Schematic representation of co-mutation-associated changes in the immune and non-immune microenvironment of KRAS-mutant lung adenocarcinoma (LUAD). (a) LKB1 inactivation promotes epigenetic suppression of STING and insensitivity to cytosolic DNA that accumulates in the cytoplasm of KRAS- and LKB1-mutant (KL) cells due to dysfunctional mitochondria. KL tumors are further characterized by a pro-inflammatory cytokine milieu with accumulation of immunosuppressive neutrophils, marked paucity of CD4+ and CD8+ T-cells and evidence of T-cell exhaustion, . The potential contributions of immune cell metabolic restriction, altered angiogenesis and acidification of the tumor microenvironment (highlighted in blue) to the immune-inert phenotype of KL tumors remain as yet unexplored, but represent plausible directions for future study. (b) MYC fosters immune evasion of murine KrasG12D- driven LUADs through IL-23- mediated expulsion of T, B and NK cells and CCL9-mediated macrophage recruitment and secretion of immunosuppressive VEGF. (c) KEAP1 mutations, which frequently co-occur with mutations in LKB1, particularly in the context of KRAS-mutant LUAD, have also been associated with low intra-tumoral density of infiltrating T- and B- lymphocytes, although the possible role of KEAP1 loss on NK cell infiltration remains unclear. Stabilization of NRF2 as a result of KEAP1 inactivation may further promote reduced expression of STING through post-transcriptional regulation. (d) Finally, somatic TP53 mutations have been shown to mediate NF-κB pathway activation in Kras-mutant murine models of LUAD. Although TP53 mutations have been associated with reduced production of chemokines required for the recruitment of NK and T cells in some models and human tumors, in the context of KRAS-mutant LUAD TP53 co-alterations promote an inflamed tumor immune microenvironment with increased production of interferon γ (IFNγ) and increased expression of PD-L1 on the surface of tumor cells, , .
Figure 4.
Figure 4.. Next-generation model for the molecular stratification of lung adenocarcinoma.

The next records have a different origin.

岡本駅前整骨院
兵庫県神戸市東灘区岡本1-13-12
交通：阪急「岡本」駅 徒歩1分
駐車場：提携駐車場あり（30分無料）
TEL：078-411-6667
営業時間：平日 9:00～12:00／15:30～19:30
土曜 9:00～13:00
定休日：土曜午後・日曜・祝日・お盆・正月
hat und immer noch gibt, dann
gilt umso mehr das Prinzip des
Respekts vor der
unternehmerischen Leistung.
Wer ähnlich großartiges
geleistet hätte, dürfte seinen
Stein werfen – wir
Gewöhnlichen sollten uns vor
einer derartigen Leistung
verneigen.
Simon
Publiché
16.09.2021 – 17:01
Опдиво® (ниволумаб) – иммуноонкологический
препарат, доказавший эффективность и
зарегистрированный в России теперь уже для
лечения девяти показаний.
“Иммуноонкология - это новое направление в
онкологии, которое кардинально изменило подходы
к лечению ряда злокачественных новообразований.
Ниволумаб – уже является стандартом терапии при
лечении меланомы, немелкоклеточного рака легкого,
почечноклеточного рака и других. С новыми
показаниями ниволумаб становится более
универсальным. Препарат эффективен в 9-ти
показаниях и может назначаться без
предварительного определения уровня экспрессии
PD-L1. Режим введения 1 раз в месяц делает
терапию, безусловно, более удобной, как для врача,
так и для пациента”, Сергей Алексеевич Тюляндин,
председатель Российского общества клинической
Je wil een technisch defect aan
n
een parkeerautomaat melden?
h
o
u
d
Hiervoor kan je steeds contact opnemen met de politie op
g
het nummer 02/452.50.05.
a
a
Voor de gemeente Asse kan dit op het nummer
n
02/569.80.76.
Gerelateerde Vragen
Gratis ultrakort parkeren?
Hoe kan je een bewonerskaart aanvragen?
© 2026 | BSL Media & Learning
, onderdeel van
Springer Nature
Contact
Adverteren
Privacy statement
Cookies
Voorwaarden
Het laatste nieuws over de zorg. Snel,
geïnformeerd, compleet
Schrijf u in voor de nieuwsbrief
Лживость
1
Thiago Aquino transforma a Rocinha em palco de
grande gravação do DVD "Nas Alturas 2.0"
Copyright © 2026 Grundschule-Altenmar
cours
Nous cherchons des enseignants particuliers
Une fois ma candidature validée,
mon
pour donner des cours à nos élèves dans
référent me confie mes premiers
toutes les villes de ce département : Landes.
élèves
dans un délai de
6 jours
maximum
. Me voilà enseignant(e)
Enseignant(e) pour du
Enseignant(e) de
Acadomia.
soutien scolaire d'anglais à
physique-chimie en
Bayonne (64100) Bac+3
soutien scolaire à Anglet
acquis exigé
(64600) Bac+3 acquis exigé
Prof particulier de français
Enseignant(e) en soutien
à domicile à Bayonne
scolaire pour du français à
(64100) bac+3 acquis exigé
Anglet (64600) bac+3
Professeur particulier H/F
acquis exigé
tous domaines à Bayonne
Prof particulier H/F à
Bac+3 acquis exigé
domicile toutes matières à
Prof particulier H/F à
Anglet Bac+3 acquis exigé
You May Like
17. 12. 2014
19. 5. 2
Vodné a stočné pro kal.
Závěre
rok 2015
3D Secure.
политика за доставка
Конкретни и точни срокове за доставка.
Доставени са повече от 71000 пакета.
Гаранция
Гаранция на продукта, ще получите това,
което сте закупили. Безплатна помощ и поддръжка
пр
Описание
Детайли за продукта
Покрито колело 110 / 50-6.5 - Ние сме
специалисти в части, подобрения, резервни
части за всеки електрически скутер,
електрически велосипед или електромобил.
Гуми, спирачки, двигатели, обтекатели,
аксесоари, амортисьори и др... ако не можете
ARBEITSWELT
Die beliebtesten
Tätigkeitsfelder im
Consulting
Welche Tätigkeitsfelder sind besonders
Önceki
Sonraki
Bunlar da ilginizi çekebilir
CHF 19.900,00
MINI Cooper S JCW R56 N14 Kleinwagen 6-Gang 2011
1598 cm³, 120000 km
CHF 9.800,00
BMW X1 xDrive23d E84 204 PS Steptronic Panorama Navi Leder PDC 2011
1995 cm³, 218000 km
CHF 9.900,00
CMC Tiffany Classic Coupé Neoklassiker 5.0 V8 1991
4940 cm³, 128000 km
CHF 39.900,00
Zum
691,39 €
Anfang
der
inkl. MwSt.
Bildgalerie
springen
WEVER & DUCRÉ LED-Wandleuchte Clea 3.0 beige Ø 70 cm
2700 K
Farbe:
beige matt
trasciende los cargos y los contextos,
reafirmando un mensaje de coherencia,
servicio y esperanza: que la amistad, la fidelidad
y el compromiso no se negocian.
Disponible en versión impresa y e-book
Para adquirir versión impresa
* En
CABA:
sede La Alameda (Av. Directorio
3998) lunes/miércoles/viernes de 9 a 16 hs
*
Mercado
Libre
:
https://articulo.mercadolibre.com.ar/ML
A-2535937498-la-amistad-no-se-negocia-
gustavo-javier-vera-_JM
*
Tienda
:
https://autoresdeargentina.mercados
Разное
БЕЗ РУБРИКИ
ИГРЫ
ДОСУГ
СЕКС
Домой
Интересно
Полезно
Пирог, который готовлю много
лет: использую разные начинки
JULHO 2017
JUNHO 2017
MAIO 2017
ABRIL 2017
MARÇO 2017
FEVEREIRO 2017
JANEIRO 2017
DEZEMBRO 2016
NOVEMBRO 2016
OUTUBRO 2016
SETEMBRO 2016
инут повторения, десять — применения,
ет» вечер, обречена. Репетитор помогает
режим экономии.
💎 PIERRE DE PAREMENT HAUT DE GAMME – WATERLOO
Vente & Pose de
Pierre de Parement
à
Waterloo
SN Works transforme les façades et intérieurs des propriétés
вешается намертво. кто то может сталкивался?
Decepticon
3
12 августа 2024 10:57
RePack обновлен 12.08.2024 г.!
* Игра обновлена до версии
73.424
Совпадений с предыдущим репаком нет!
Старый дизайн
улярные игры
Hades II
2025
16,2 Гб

Oncogenic subgroups of lung adenocarcinoma (LUAD) are divided into smaller subsets on the basis of key co-occurring genomic alterations. Co-mutations constitute major determinants of tumor molecular diversity and can impact both tumor cell-autonomous and non-cell-autonomous cancer hallmarks; determine prognosis; predict response to systemic therapies and influence mechanisms of innate and acquired resistance. For simplicity, only KRAS and EGFR co-alterations are depicted graphically. For KRAS-mutant LUADs the previously identified KL, KP, and KC transcriptome-based subgroups are also indicated; co-mutations in LKB1, KEAP1 and ATM are significantly enriched in the KL subgroup, whereas co-occurring alterations in TP53 and bi-allelic inactivation of CDKN2A/CDKN2B are hallmarks of the KP and KC subgroups respectively. Co-mutations in RBM10 don’t appear to exhibit predilection for any of the three KRAS transcriptomic subgroups. It should therefore be noted that several of the reported co-alterations within oncogene-defined groups are not mutually exclusive. Although co-mutation-defined cohorts are represented as slices of equal size, both the spectrum and prevalence of individual co-mutations evolve according to disease stage, prior treatment exposures, immune editing and the mutational processes that are operational at each stage of carcinogenesis.